|Del rio, Alfonso|
Submitted to: American Journal of Potato Research
Publication Type: Abstract only
Publication Acceptance Date: 6/1/2006
Publication Date: 2/1/2007
Citation: Centeno-Diaz, R., Salas-Lopez, A., Del Rio, A., Bamberg, J.B., Roca, W. 2007. Impact of crop pesticides on the reproductive ability of wild potato species [abstract]. American Journal of Potato Research. 84:81. Interpretive Summary:
Technical Abstract: THERE is an interest in the status of wild potato populations in nature, since they serve as an in situ "genebank" of germplasm for future use in research and breeding. In their natural habitats, some wild potato species grow in close proximity to cultivated fields and thus may be exposed to agrichemical applications. But little is known about the possible effects. The present study investigated changes in reproductive traits of potato species as a result of exposure to a common pesticide. The plant materials used were 23 wild species maintained at CIP's Potato Genebank. The evaluations were conducted in screenhouse plantings in the highlands of central Peru in the locality of Huancayo in Junin province. A preliminary poll conducted as part of this study identified the pesticide Furadan 4F (carbofuran, an insecticide and nematicide) as the most common chemical used by potato growers in that region. Two different concentrations (3.0 ppm and 4.5 ppm) as well as a blank control were used to test the pesticide's effect on the species. Onset of flowering, pollen viability, duration of flowering, number of berries set, number of seeds, and number of tubers were affected by the application of the pesticide in some species.

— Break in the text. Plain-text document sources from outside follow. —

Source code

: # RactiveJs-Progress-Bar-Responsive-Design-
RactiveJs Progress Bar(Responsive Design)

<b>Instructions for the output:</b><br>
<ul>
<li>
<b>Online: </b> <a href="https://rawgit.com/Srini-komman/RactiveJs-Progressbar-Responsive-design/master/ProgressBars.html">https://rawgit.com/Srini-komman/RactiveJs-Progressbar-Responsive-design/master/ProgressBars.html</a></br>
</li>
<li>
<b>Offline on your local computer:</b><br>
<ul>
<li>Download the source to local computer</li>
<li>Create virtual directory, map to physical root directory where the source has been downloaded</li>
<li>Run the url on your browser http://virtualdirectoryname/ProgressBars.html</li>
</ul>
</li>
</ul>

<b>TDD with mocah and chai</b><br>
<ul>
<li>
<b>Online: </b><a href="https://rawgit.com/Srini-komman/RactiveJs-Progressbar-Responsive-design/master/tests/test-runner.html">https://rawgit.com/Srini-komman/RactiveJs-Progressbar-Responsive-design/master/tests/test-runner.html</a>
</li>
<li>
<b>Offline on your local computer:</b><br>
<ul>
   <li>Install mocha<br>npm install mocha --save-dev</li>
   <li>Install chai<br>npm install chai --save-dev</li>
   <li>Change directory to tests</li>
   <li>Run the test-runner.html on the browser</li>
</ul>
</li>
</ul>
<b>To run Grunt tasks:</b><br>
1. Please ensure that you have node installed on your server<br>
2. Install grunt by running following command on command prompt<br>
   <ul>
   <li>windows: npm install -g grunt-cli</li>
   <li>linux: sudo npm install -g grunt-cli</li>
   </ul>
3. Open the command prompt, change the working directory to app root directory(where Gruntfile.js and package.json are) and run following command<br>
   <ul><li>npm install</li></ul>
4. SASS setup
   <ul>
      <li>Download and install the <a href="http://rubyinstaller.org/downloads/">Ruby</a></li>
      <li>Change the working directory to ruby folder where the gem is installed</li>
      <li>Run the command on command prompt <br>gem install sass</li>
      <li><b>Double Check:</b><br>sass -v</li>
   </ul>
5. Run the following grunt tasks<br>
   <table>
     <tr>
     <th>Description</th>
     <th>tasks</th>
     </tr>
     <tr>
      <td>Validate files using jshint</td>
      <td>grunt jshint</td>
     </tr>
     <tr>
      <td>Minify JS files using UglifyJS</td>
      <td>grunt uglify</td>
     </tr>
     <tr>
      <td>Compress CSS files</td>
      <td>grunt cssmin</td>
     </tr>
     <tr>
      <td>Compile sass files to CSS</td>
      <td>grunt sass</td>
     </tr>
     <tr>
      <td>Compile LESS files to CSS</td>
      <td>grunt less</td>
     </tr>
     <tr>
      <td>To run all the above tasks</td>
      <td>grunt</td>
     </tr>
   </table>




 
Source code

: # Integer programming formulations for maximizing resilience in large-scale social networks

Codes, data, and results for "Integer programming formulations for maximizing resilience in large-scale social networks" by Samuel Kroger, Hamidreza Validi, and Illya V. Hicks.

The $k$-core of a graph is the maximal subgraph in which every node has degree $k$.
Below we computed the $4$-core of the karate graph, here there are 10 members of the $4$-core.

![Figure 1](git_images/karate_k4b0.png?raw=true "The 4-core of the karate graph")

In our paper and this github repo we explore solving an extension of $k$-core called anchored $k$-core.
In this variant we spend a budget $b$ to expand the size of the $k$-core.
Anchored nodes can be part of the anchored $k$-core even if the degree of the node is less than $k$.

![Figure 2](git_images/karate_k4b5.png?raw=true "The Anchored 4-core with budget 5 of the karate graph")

For instance, Solanum cajamarquense (onset of flowering), S. albicans (pollen viability) and S. acaule (duration of flowering) were cases of significant decrease. These results suggest that agrichemicals may play a role in changing the reproductive fitness and population structures of native wild potato species in proximity to cultivated fields. If so, these sites, although relatively easy to access, may provide an inferior sample for the ex situ genebank than more remote populations that have been isolated from human influence.